A few caveatsRey cautions that paying bills online opens physician practices to phishing scams; emails that mirror what your bank might send, but they’re fake. They’re sent by fraud artists in an attempt to get people to put their user ID and password on a fake website. Armed with that information, they can easily access your accounts.
It’s also important to monitor your online activity. Software like Quicken can help physician practices develop reports to monitor cash flow and better adhere to budgets. Routine monitoring can also help deter fraud. Physicians place a great deal of trust in the member of their staff who is responsible for making online payments on their behalf. However, the higher the trust, the greater the risk.
“The bookkeeper could be sending checks to his or her personal bank account,” says Rey. “If the doctor doesn’t know what payments are being made, it increases the risk of fraud.”
Brennan agrees, and he points out that for too many physicians, the entire billing and revenue cycle occurs in a black box. “Billing gets done, there’s a certain amount that is contractually written off, and there are things that are denied, and physicians are typically not very astute in that. They rely heavily on staff for that, so, [paying bills online] can potentially increase this black box syndrome.”
First steps
For physicians considering making the switch to online bill paying, Brennan suggests two important first steps. He recommends you start by analyzing your existing workflow; understand current processes so that when you take a four-step process down to a two-step process via online payments, you realize the value you’re gaining. “To appreciate the end, you have to understand the current status.”

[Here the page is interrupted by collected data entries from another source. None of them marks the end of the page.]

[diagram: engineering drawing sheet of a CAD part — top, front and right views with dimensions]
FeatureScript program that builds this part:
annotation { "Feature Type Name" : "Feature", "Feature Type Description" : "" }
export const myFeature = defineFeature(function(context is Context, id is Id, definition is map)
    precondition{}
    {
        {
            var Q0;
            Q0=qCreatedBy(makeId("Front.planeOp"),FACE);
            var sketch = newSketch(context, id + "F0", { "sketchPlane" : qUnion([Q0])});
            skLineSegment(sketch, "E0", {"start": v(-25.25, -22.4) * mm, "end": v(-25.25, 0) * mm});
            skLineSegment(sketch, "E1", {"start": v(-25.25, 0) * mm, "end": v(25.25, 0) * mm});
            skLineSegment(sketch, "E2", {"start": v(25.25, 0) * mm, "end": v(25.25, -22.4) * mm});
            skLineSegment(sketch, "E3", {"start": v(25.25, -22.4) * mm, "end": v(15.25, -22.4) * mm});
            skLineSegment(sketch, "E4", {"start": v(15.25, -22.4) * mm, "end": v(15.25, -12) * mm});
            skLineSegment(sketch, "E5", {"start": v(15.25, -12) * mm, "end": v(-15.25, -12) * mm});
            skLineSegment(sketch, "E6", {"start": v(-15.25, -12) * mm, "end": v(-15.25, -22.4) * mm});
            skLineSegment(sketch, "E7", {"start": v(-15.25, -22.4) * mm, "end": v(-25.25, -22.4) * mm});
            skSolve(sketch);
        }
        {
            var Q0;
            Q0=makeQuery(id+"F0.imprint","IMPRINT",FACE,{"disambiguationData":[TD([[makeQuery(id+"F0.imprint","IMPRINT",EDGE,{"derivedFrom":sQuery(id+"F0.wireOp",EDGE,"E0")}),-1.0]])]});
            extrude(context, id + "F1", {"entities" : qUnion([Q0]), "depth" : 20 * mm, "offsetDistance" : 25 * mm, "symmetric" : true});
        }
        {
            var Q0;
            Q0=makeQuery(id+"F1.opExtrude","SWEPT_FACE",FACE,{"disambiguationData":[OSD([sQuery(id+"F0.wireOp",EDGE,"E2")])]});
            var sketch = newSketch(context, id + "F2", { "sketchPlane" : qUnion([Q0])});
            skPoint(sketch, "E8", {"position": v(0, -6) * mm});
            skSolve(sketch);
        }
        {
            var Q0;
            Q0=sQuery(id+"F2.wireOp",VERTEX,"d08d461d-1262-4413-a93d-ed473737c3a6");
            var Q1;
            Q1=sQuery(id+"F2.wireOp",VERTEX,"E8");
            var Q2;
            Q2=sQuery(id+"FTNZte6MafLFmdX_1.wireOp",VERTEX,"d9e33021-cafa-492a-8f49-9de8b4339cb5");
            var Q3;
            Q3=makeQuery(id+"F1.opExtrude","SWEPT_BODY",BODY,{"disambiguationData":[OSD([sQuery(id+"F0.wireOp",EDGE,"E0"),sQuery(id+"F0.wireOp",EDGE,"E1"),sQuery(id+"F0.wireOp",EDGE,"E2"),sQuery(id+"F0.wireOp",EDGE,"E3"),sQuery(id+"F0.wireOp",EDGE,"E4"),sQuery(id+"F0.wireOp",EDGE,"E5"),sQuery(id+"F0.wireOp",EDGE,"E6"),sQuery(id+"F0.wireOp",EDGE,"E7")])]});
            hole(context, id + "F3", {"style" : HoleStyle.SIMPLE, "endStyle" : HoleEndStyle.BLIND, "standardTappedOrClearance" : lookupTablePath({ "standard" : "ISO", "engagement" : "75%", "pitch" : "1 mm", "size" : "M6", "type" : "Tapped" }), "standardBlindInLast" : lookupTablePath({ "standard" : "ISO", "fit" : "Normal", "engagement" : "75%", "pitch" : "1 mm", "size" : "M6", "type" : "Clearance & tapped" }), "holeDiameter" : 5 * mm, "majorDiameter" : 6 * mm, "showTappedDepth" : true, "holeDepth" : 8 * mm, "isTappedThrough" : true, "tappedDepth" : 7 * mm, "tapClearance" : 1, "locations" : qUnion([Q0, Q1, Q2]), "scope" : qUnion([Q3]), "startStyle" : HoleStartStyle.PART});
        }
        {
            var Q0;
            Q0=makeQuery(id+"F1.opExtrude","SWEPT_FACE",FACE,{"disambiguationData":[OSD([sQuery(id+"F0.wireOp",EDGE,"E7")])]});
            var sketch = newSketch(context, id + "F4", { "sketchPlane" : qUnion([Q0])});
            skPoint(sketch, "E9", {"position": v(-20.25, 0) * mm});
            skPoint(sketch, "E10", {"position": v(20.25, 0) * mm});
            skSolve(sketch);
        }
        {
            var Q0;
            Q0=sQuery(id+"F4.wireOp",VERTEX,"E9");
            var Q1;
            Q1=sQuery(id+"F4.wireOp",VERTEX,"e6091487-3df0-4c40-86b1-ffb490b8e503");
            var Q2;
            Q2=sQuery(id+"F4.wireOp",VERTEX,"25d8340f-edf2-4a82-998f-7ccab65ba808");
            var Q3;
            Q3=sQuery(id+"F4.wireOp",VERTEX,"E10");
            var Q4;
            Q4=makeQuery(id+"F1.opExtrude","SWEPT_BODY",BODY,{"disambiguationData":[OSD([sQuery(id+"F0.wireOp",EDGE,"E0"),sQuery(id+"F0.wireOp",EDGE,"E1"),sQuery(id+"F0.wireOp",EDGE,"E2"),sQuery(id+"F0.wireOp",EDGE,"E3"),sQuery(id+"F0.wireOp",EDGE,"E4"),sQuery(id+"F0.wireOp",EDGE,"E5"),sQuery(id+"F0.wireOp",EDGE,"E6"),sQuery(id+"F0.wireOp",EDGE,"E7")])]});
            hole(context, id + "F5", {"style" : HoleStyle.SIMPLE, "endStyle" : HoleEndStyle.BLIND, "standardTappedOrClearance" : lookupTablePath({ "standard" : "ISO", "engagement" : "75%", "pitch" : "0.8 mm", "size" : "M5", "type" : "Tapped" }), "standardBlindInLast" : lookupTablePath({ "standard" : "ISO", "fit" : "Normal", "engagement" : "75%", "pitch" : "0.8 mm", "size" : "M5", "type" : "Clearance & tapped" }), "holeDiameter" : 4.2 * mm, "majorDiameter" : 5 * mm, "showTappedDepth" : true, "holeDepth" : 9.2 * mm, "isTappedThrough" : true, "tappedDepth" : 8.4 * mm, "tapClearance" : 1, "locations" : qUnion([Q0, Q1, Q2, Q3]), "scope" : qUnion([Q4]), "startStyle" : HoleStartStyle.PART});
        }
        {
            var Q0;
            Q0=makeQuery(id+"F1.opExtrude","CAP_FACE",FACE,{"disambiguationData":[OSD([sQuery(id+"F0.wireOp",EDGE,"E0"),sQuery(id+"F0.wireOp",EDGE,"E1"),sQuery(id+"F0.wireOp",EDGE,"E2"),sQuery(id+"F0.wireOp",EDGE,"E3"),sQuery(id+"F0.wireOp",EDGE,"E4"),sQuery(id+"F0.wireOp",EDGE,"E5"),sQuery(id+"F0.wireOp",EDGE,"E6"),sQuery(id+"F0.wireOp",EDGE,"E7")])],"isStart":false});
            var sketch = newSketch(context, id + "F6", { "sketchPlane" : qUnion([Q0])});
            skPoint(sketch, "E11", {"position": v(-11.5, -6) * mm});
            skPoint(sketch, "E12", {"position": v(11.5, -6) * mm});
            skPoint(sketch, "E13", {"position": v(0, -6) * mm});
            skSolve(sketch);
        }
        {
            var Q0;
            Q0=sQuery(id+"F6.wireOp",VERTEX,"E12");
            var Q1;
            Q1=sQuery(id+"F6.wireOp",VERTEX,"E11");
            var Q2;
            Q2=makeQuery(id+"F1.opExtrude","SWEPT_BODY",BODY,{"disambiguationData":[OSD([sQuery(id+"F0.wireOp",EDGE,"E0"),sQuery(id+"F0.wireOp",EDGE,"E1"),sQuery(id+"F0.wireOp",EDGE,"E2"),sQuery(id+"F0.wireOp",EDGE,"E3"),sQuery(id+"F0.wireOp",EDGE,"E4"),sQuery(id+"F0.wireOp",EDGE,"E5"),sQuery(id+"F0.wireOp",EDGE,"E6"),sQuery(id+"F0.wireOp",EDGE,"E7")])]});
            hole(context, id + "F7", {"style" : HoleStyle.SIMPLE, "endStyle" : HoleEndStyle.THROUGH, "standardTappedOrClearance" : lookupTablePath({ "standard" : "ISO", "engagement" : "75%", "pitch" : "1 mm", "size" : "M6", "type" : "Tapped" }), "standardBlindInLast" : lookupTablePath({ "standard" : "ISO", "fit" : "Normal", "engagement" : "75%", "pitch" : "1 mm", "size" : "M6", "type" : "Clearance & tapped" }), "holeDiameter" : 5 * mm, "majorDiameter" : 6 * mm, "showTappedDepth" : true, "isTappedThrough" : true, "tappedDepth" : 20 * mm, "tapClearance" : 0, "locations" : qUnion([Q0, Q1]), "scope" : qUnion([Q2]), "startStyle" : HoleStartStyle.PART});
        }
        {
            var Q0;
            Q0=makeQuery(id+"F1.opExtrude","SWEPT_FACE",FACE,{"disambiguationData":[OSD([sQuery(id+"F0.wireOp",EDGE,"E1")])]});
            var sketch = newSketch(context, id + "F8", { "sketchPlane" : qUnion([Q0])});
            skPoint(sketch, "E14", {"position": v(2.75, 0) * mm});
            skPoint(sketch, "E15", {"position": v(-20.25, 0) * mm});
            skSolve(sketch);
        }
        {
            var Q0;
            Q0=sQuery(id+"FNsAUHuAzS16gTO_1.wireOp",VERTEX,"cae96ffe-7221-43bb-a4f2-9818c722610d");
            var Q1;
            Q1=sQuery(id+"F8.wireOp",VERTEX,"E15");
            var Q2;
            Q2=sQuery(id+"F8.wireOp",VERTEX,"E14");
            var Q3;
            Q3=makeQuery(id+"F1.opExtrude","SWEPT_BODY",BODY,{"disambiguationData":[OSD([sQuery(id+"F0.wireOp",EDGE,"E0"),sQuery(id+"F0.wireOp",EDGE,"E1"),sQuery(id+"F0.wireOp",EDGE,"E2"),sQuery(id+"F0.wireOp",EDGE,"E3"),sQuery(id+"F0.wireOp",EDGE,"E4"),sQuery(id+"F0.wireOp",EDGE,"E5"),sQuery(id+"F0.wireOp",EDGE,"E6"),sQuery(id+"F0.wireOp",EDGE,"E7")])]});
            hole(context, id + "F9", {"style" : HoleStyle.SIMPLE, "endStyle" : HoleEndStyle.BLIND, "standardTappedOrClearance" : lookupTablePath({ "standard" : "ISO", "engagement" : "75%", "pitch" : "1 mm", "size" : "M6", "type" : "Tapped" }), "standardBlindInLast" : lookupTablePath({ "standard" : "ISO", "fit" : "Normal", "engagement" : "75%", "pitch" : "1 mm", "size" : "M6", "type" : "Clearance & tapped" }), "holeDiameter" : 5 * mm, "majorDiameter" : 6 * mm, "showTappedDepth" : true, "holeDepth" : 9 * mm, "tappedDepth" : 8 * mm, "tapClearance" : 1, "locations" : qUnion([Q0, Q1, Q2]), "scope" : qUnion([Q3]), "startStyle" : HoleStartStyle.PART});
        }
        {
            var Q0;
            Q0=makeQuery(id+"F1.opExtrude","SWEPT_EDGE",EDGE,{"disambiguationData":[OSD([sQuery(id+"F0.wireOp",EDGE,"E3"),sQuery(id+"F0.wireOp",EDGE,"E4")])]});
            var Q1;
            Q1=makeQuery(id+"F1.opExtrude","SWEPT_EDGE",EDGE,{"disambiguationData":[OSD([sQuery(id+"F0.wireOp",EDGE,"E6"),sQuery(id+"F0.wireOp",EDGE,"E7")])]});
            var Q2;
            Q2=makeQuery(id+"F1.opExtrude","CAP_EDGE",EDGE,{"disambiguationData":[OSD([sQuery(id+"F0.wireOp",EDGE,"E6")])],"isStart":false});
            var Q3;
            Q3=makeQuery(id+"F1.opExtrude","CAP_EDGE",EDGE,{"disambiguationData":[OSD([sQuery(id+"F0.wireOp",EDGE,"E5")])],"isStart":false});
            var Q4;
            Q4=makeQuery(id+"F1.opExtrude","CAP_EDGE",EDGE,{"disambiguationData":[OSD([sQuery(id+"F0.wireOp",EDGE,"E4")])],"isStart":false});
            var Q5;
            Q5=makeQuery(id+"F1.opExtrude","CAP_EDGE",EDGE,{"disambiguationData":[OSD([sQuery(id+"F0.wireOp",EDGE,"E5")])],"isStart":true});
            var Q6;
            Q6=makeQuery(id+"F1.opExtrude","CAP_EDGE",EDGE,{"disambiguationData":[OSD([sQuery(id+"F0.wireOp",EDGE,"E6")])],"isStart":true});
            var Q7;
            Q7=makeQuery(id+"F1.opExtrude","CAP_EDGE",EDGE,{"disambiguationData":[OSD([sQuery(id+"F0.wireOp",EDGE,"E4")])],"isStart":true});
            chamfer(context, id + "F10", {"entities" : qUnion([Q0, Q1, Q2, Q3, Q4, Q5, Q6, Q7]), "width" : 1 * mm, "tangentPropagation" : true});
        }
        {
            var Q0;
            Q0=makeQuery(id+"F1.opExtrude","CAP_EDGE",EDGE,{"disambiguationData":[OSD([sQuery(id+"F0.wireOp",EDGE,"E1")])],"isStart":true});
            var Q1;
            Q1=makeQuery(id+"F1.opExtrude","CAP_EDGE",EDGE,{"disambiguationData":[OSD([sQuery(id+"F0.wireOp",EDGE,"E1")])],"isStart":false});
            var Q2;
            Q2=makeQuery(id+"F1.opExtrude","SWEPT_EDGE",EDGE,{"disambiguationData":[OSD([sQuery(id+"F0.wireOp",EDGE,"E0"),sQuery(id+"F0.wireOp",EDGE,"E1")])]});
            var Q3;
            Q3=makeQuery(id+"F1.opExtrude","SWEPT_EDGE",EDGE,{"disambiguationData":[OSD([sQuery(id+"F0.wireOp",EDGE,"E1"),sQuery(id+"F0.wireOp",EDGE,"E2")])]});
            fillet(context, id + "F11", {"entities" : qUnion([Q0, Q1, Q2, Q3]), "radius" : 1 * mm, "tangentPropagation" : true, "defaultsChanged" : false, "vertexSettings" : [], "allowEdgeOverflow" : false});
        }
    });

He also suggests you begin with the end goal in mind. “The end gain here is to do what?” Brennan asks, rhetorically. “Make it more convenient for your patient, make it more efficient for your practice, and make it more cost effective for your organization. Decreasing waste and redundancy is absolutely critical.”

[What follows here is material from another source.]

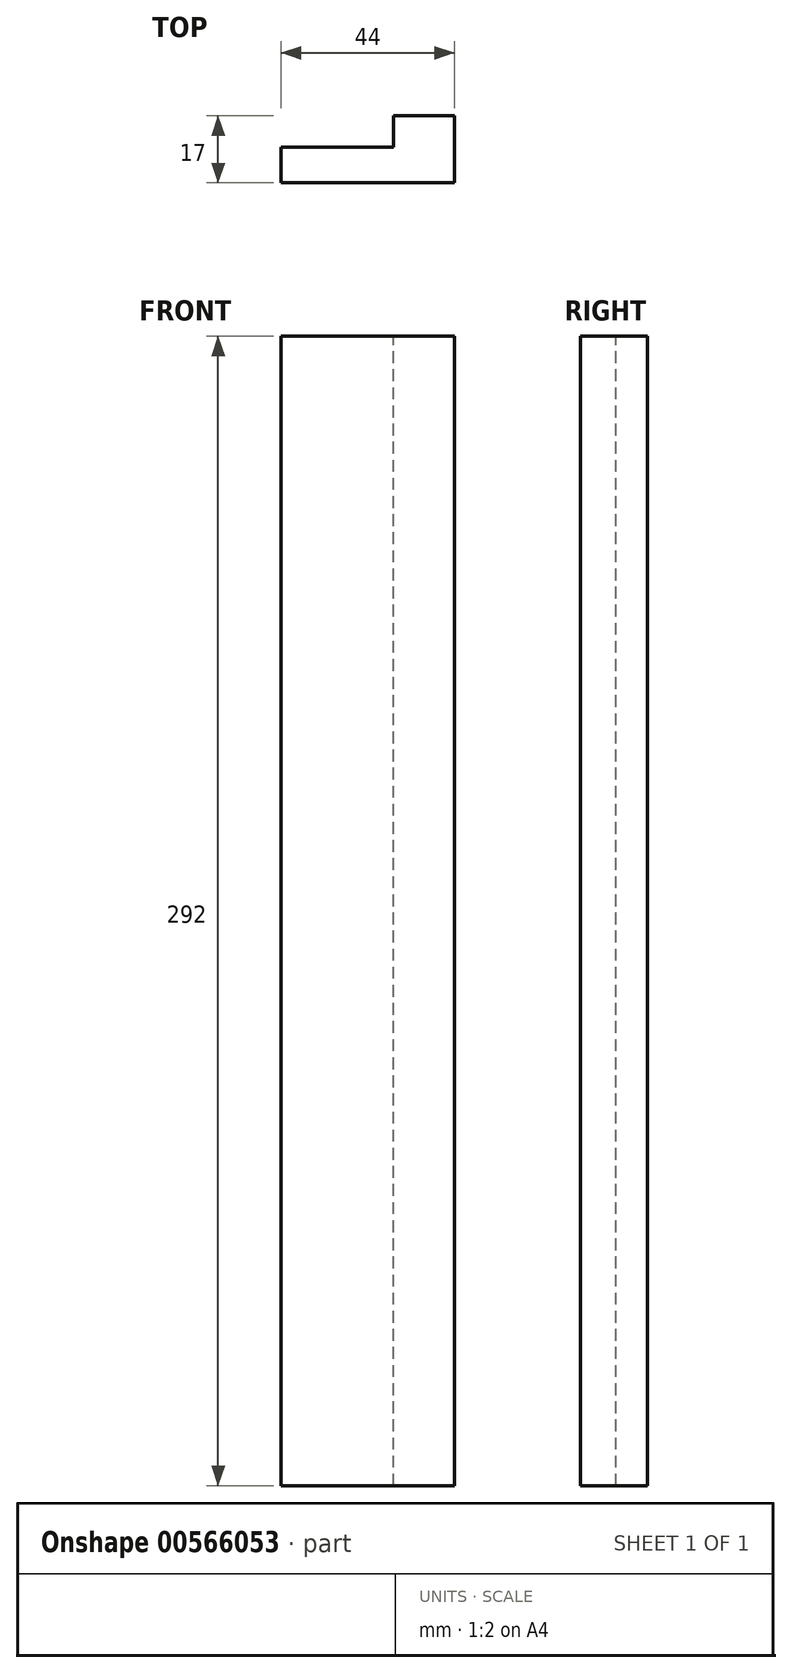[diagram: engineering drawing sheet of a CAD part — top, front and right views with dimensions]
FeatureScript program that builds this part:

In addition, make certain that you rely on an organization with the expertise to help you properly set up your online bill payment system. The key here, Brennan says, is that your bill paying operation links with existing practice management software. “That’s where the windfall occurs,” he explains. “A single keystroke now takes care of three workflows: your system to the bank, the bank back to your system, and then reconciling. Instead of three independent workflows, it’s now a single workflow.”